Problem statement - Copy out the Hiló Formation text below word for word, in full.

Selected extract -

Geological formation in the Colombian Andes

The Hiló Formation (Formación Hiló, Kih) is a geological formation of the Altiplano Cundiboyacense, Eastern Ranges of the Colombian Andes. The predominantly shale formation dates to the Middle Cretaceous period; Late Albian to Early Cenomanian epochs and has a measured thickness at its type section of 470 m. The fossiliferous formation has provided a great abundance of ammonites and other marine species.

== Etymology ==
The formation was defined and named in 1931 by Hubach after the Caserío Boquerón de Hiló in Anapoima.

== Description ==
=== Lithologies ===
The Hiló Formation with a measured thickness of 470 m, is characterised by a sequence of pyritic organic shales, limestones and siltstones, with sandstone banks intercalated in the formation.

Dataset -
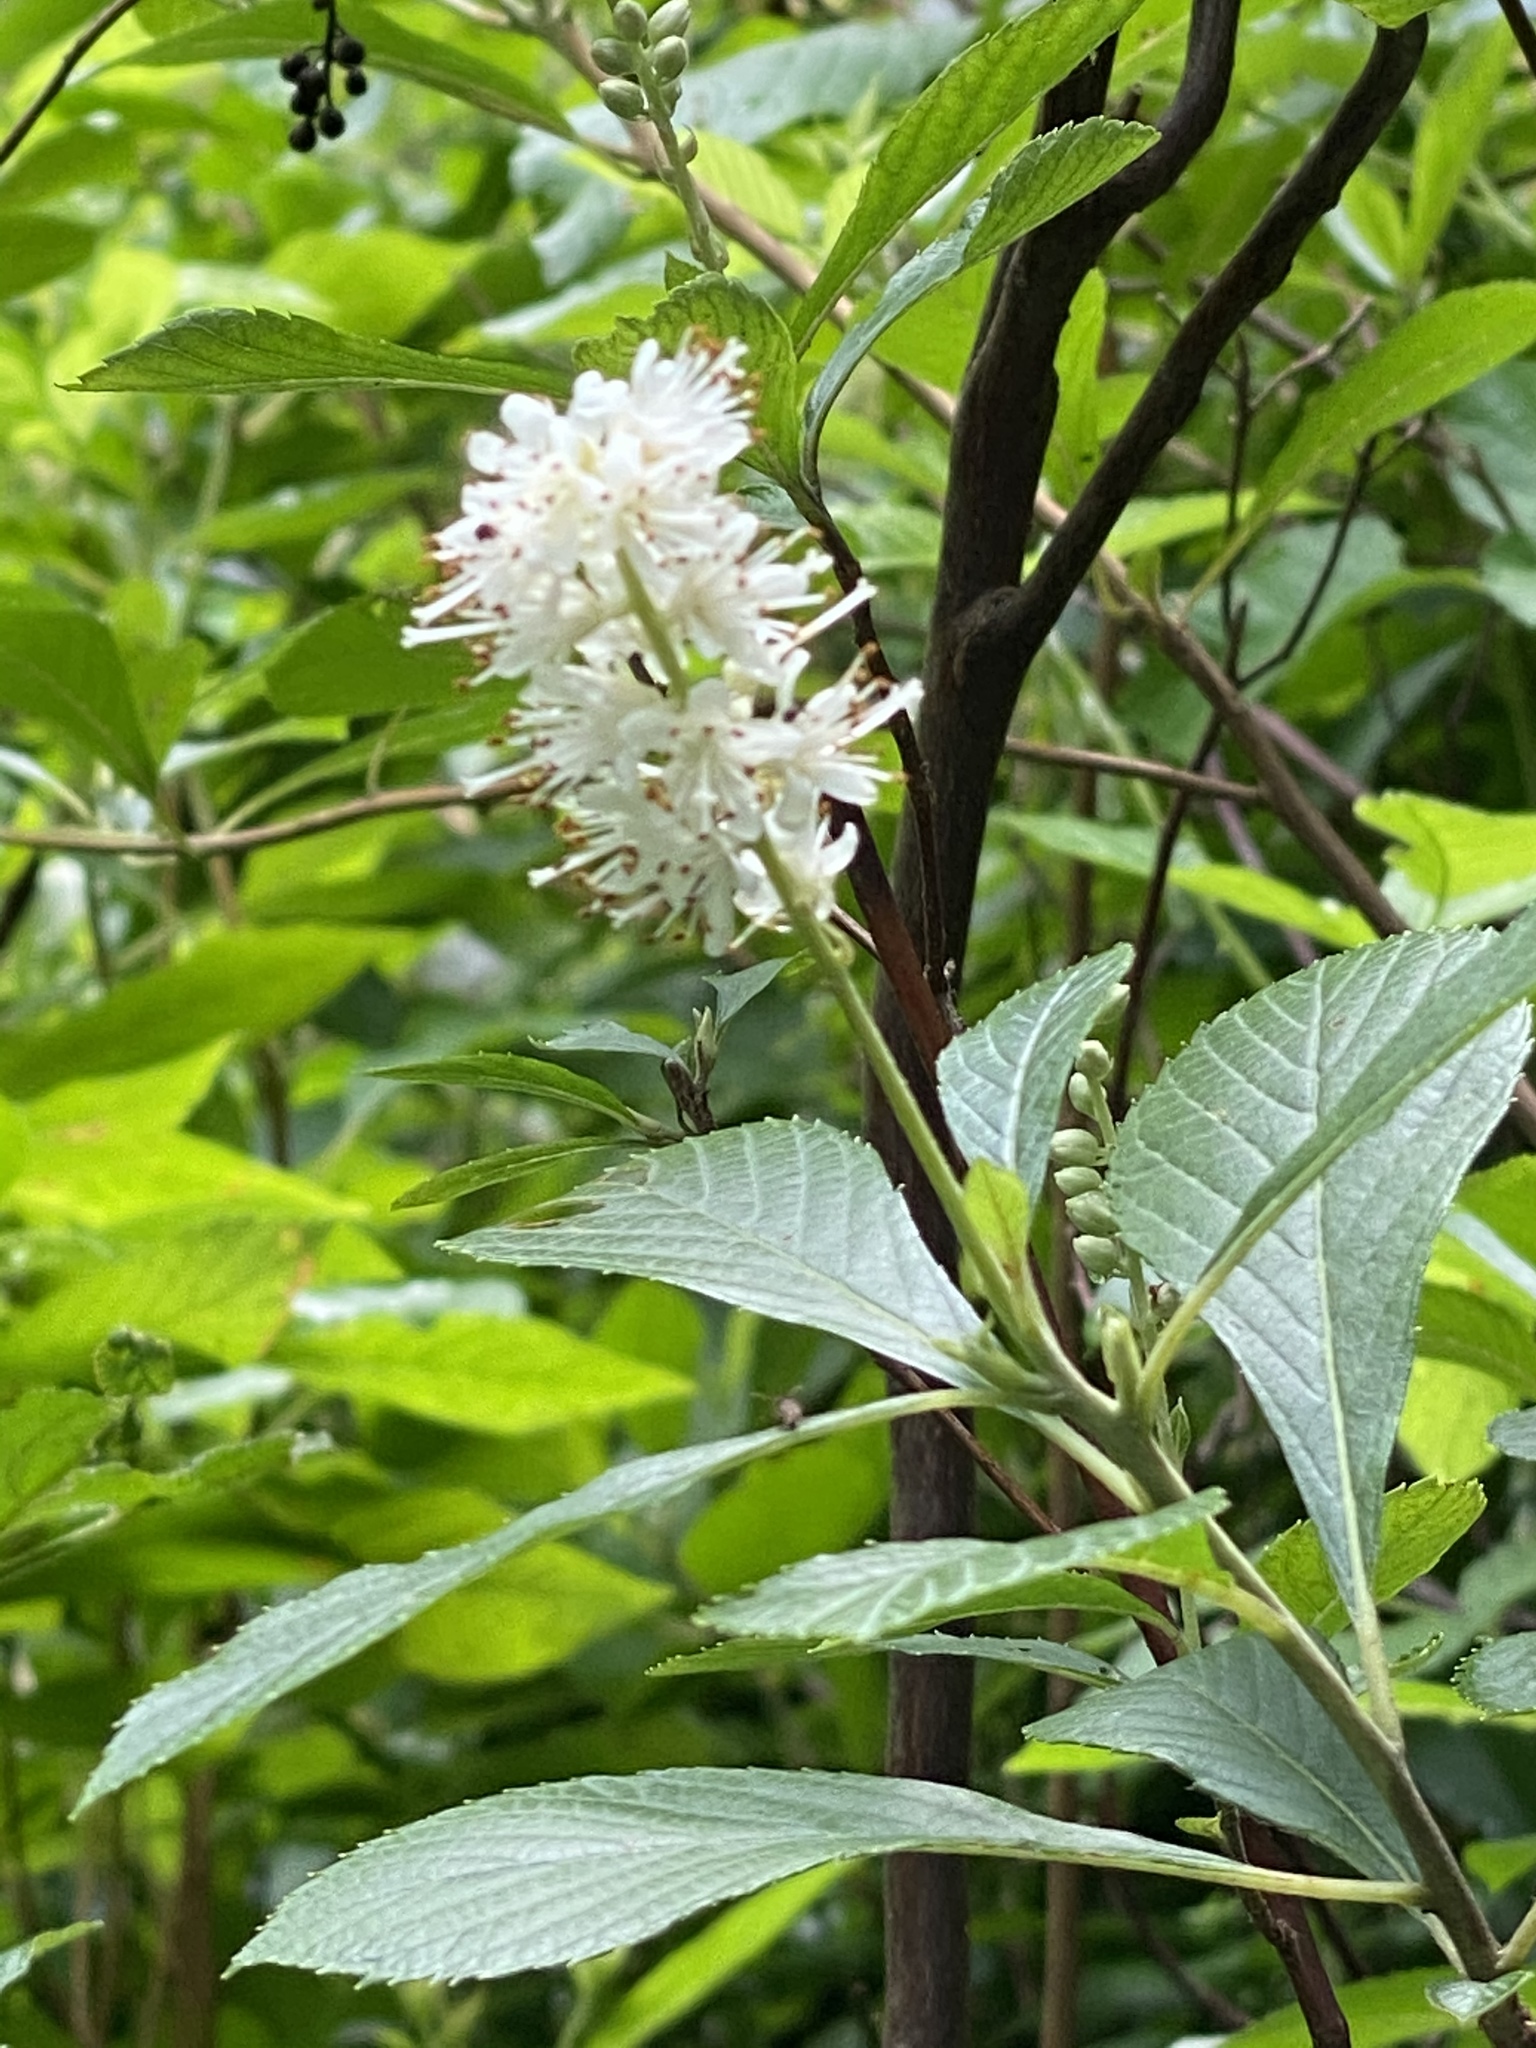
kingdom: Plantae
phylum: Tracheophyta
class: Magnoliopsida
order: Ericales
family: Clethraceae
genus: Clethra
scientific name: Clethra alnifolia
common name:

Exercise answer -
Geological formation in the Colombian Andes

The Hiló Formation (Formación Hiló, Kih) is a geological formation of the Altiplano Cundiboyacense, Eastern Ranges of the Colombian Andes. The predominantly shale formation dates to the Middle Cretaceous period; Late Albian to Early Cenomanian epochs and has a measured thickness at its type section of 470 m. The fossiliferous formation has provided a great abundance of ammonites and other marine species.

== Etymology ==
The formation was defined and named in 1931 by Hubach after the Caserío Boquerón de Hiló in Anapoima.

== Description ==
=== Lithologies ===
The Hiló Formation with a measured thickness of 470 m, is characterised by a sequence of pyritic organic shales, limestones and siltstones, with sandstone banks intercalated in the formation.